To Pay or Not to Pay – That is the Ransomware Question

RansomwareImagine you’ve just come home after a long day of work to open your computer and find a pop up on your screen instructing you to pay approximately $500 to unlock and decrypt all your files. You’ve just been hit by ransomware, and now you have a choice to make. Do you pay up to get your files back, or do you stand your ground? Ransomware has recently become the hottest attack method for hackers to use, and it effects upwards of 10,000 people in the US each day.
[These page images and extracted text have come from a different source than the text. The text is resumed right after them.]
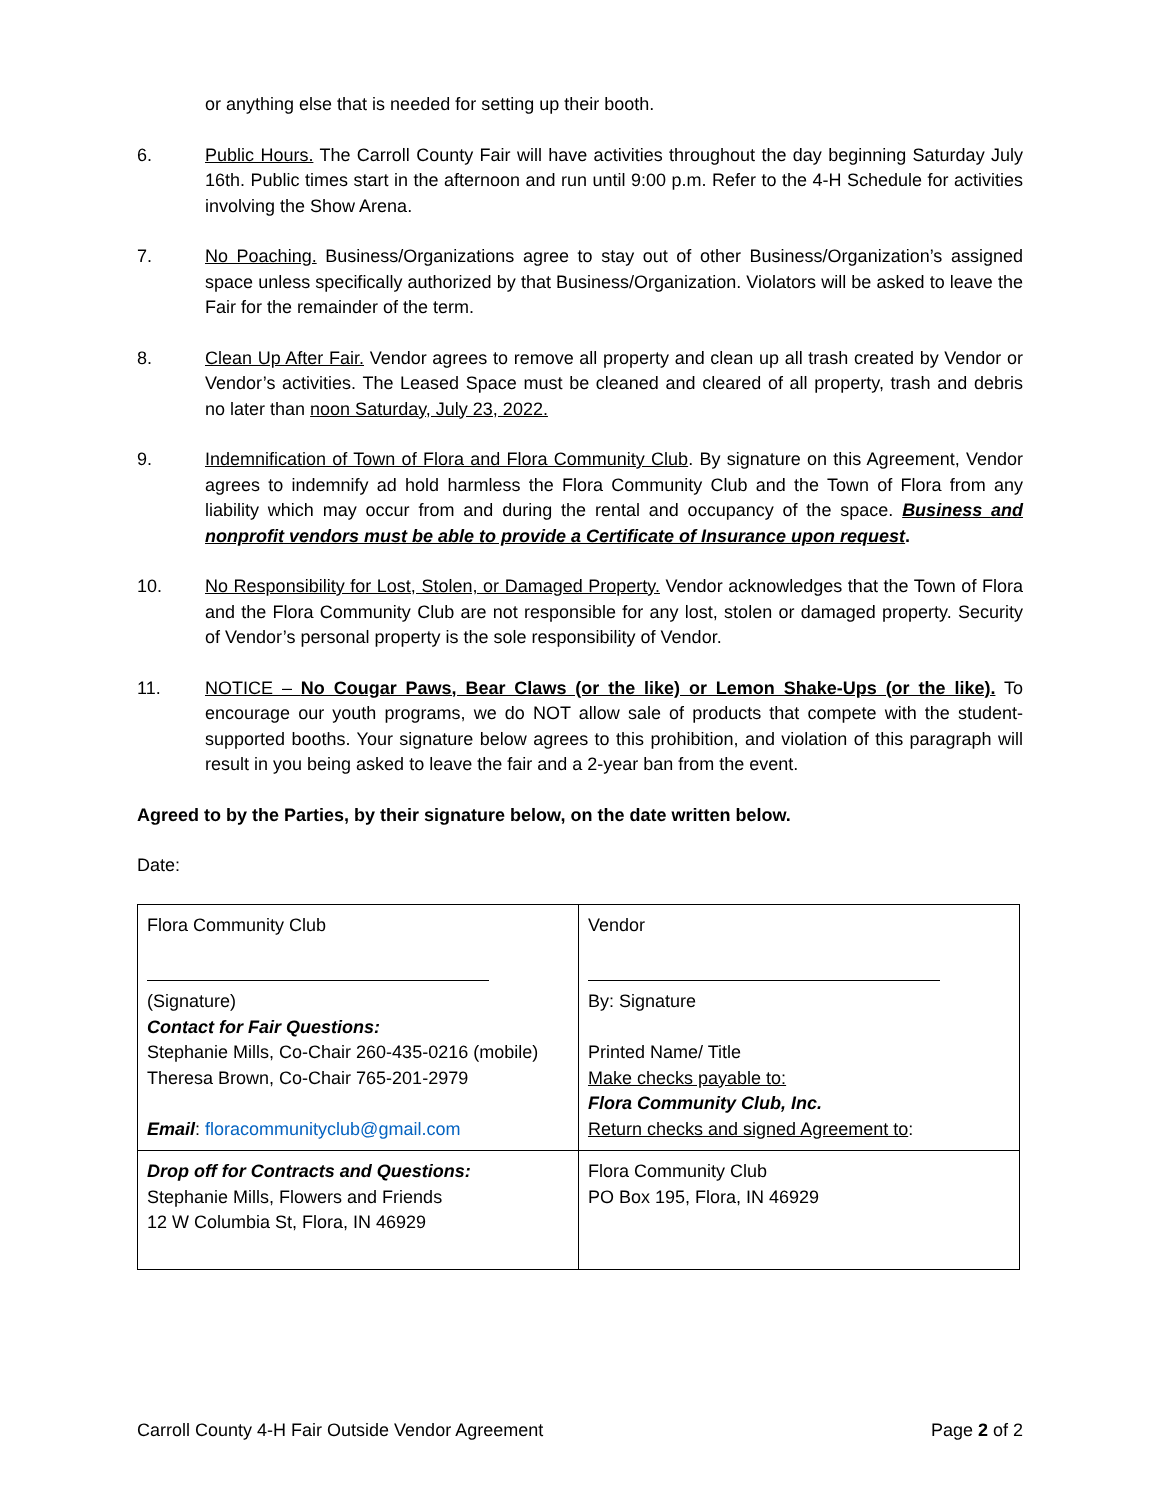or anything else that is needed for setting up their booth.
6. Public Hours. The Carroll County Fair will have activities throughout the day beginning Saturday July 16th. Public times start in the afternoon and run until 9:00 p.m. Refer to the 4-H Schedule for activities involving the Show Arena.
7. No Poaching. Business/Organizations agree to stay out of other Business/Organization’s assigned space unless specifically authorized by that Business/Organization. Violators will be asked to leave the Fair for the remainder of the term.
8. Clean Up After Fair. Vendor agrees to remove all property and clean up all trash created by Vendor or Vendor’s activities. The Leased Space must be cleaned and cleared of all property, trash and debris no later than noon Saturday, July 23, 2022.
9. Indemnification of Town of Flora and Flora Community Club. By signature on this Agreement, Vendor agrees to indemnify ad hold harmless the Flora Community Club and the Town of Flora from any liability which may occur from and during the rental and occupancy of the space. Business and nonprofit vendors must be able to provide a Certificate of Insurance upon request.
10. No Responsibility for Lost, Stolen, or Damaged Property. Vendor acknowledges that the Town of Flora and the Flora Community Club are not responsible for any lost, stolen or damaged property. Security of Vendor’s personal property is the sole responsibility of Vendor.
11. NOTICE – No Cougar Paws, Bear Claws (or the like) or Lemon Shake-Ups (or the like). To encourage our youth programs, we do NOT allow sale of products that compete with the student-supported booths. Your signature below agrees to this prohibition, and violation of this paragraph will result in you being asked to leave the fair and a 2-year ban from the event.
Agreed to by the Parties, by their signature below, on the date written below.
Date:
| Flora Community Club (Signature) Contact for Fair Questions: Stephanie Mills, Co-Chair 260-435-0216 (mobile) Theresa Brown, Co-Chair 765-201-2979 Email : floracommunityclub@gmail.com | Vendor By: Signature Printed Name/ Title Make checks payable to: Flora Community Club, Inc. Return checks and signed Agreement to : |
| Drop off for Contracts and Questions: Stephanie Mills, Flowers and Friends 12 W Columbia St, Flora, IN 46929 | Flora Community Club PO Box 195, Flora, IN 46929 |
Carroll County 4-H Fair Outside Vendor Agreement Page 2 of 2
Ransomware comes in two varieties. There is screen-locking ransomware which is less sophisticated, simply restricts and denies access to files and applications on your computer until a fee is paid. There is also encrypting ransomware which is much more sophisticated, and prevents access to files and data through encryption. This makes your computer data useless unless you have the decryption key and includes well known baddies such as Cryptowall, Locky, TeslaCrypt, CryptoLocker.


Do you pay up?

Paying up seems like the easy way to deal with the problem, and that’s exactly what the hackers are hoping for. Before you give in, there are many more ideal ways to handle the situation instead of funding the hacker’s next swimming pool, or their next big ransomware attack. Here’s what you should keep in mind:


  • You really can’t trust hackers – They say that they will decrypt the information after you pay the fee, but remember, these are the same guys who just hacked your computer. Statistically speaking, most hackers do release your data once they receive payment but there is no “get your information back guarantee”.


  • Paying up fuels their fire – Every time someone pays up, it reinforces the hacker’s tactics and supplies them with more funds to develop more sophisticated methods. According to Troy Gil, security researcher at AppRiver, “Keep in mind that the only reasons these thieves keep making these attacks is because people are paying them.”


  • They might come back for more – They say lightning doesn’t strike the same place twice but in this case it’s not true. Once hackers see that you are willing to pay, they think of you as profitable and there is nothing stopping them from coming back for a second helping.


Easy and Preventative Steps:

  • Make a backup of all your files – This step won’t actually keep ransomware off your computer but it will make it much easier to not give into the hackers demands. Backing up is important on so many levels but in this case, your backups can mean the difference between being in control of your data and being controlled by hackers.


  • Stay away from suspicious links and attachments – One of the main ways ransomware enters computers are via links and attachments. Make sure everyone on your home network and at your workplace are aware of this as well.


  • Patch and update all software and operating systems – The other main way that malware, including ransomware enters a system is by exploiting critical vulnerabilities in outdated operating systems and software. By patching and updating software and your OS as directed by Windows, you effectively seal off one of the most common entry points for hackers.


  • Keep your antivirus up to date – All ransomware starts out with some sort of malicious code sneaking onto your computer. A reputable antivirus program like ZoneAlarm Antivirus keeps that malicious code from being executed on your computer, thereby curtailing the ransomware in the first place.


Following these steps should greatly increase your chances of recovering from a ransomware attack unscathed. Your best bet is to follow the above steps to prevent ransomware from hitting your computer. When it comes to ransomware, a little bit of prevention will go a long way.